# Extracted material:
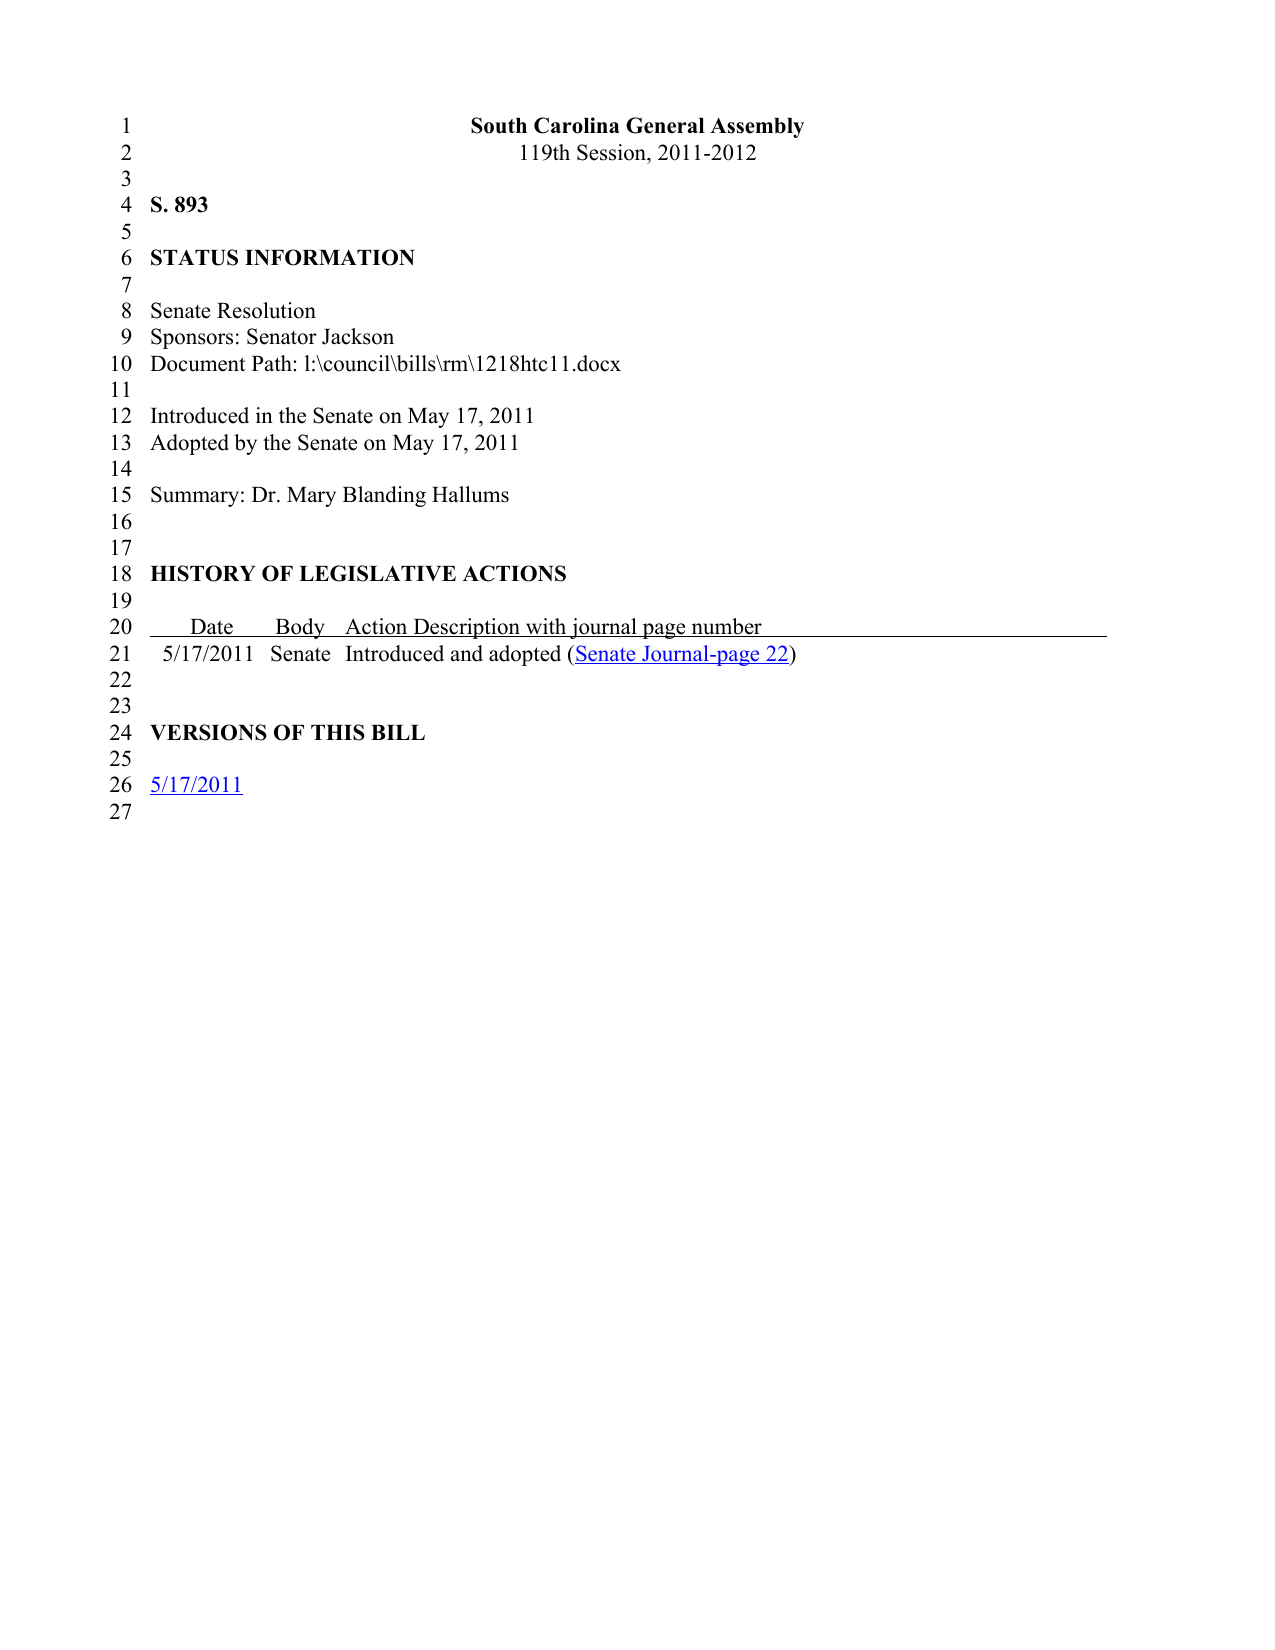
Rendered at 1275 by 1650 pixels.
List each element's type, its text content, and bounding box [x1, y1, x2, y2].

text STATUS INFORMATION [150, 244, 1125, 271]
text 119th Session, 2011-2012 [150, 139, 1125, 165]
text 5/17/2011 [150, 771, 1125, 798]
text Summary: Dr. Mary Blanding Hallums [150, 481, 1125, 508]
text VERSIONS OF THIS BILL [150, 719, 1125, 745]
text Adopted by the Senate on May 17, 2011 [150, 429, 1125, 455]
text S. 893 [150, 192, 1125, 218]
text South Carolina General Assembly [150, 112, 1125, 139]
text Introduced in the Senate on May 17, 2011 [150, 402, 1125, 429]
text Date Body Action Description with journal page number [150, 613, 1125, 639]
text Sponsors: Senator Jackson [150, 323, 1125, 350]
text Senate Resolution [150, 297, 1125, 323]
text Document Path: l:\council\bills\rm\1218htc11.docx [150, 350, 1125, 376]
text 5/17/2011 Senate Introduced and adopted (Senate Journal-page 22) [150, 639, 1125, 666]
text HISTORY OF LEGISLATIVE ACTIONS [150, 561, 1125, 587]
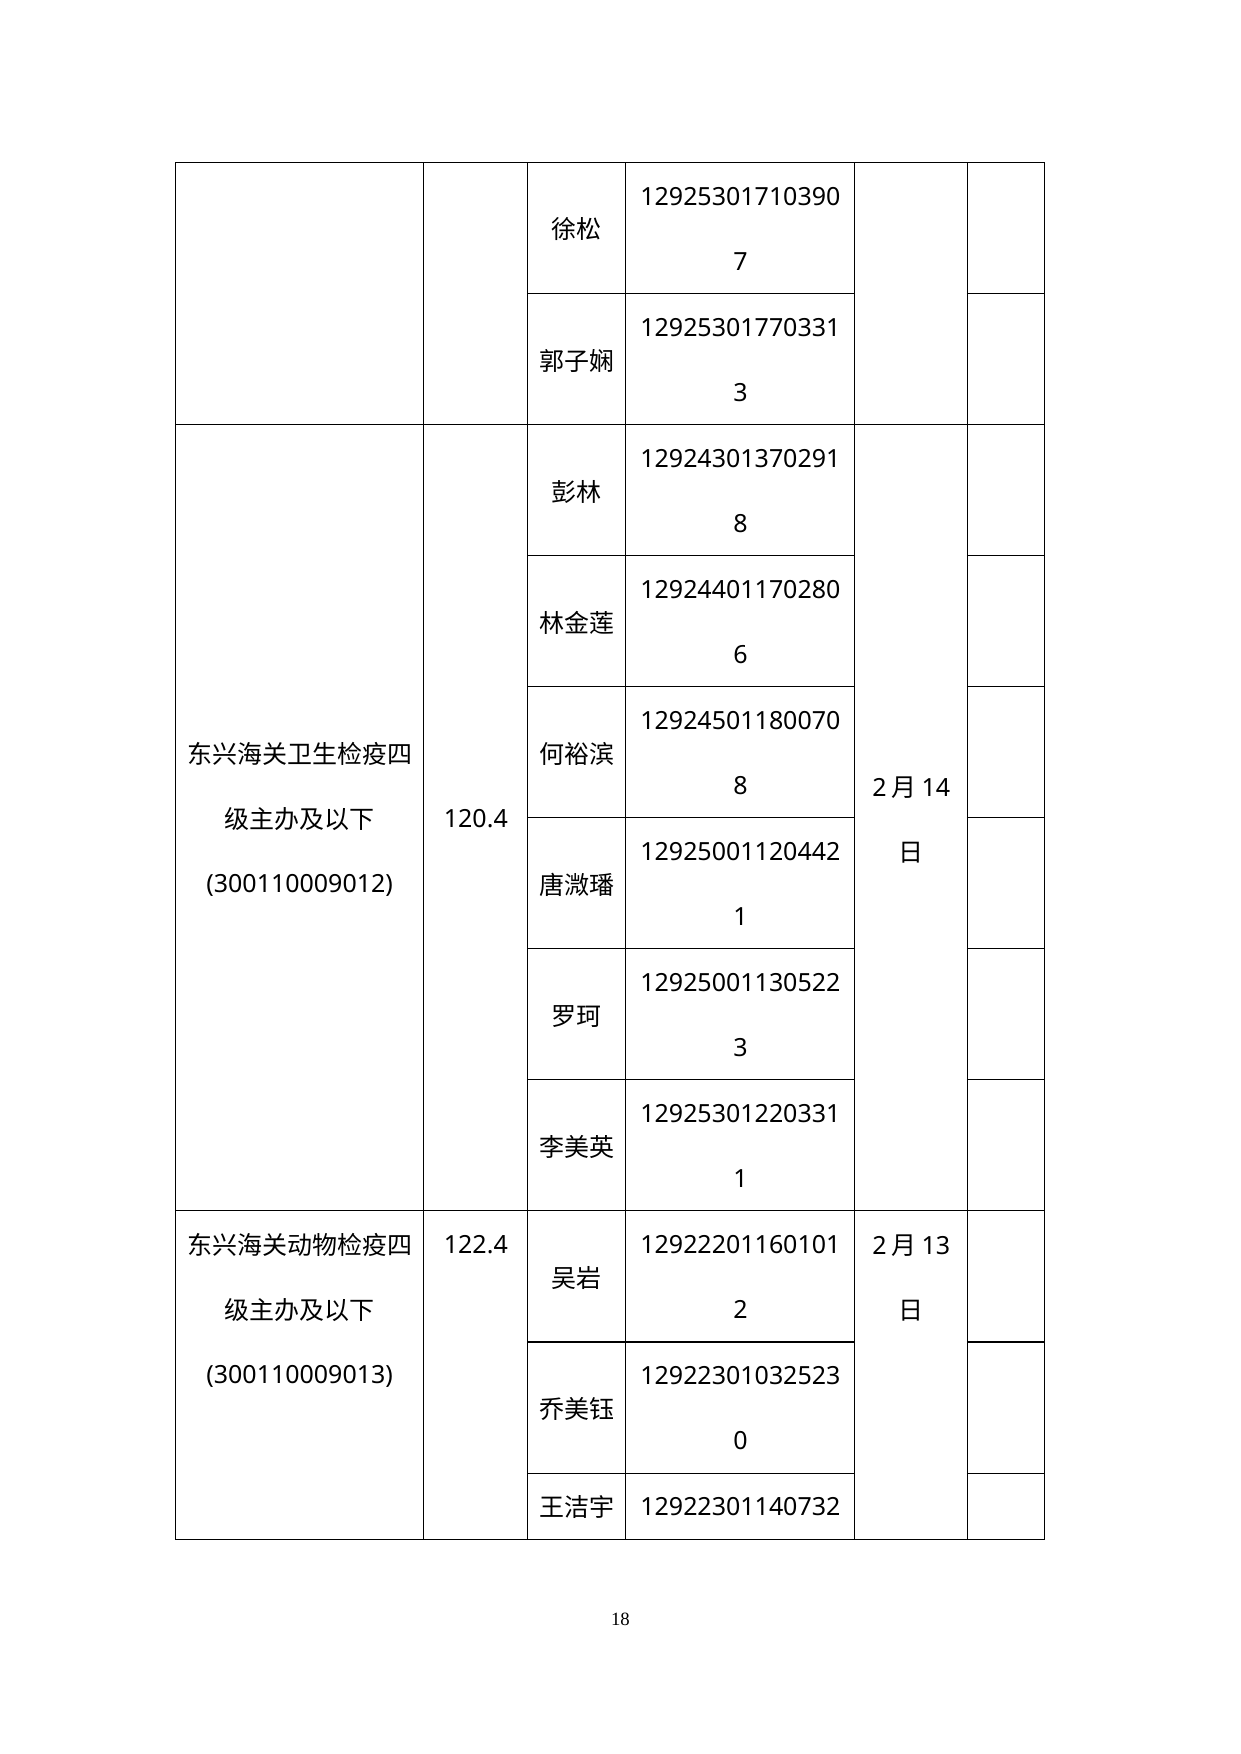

# Task directions:
The response must contain each line above that holds the string "Introduced".

# Result of this task:
text Introduced in the Senate on May 17, 2011 [150, 402, 1125, 429]
text 5/17/2011 Senate Introduced and adopted (Senate Journal-page 22) [150, 639, 1125, 666]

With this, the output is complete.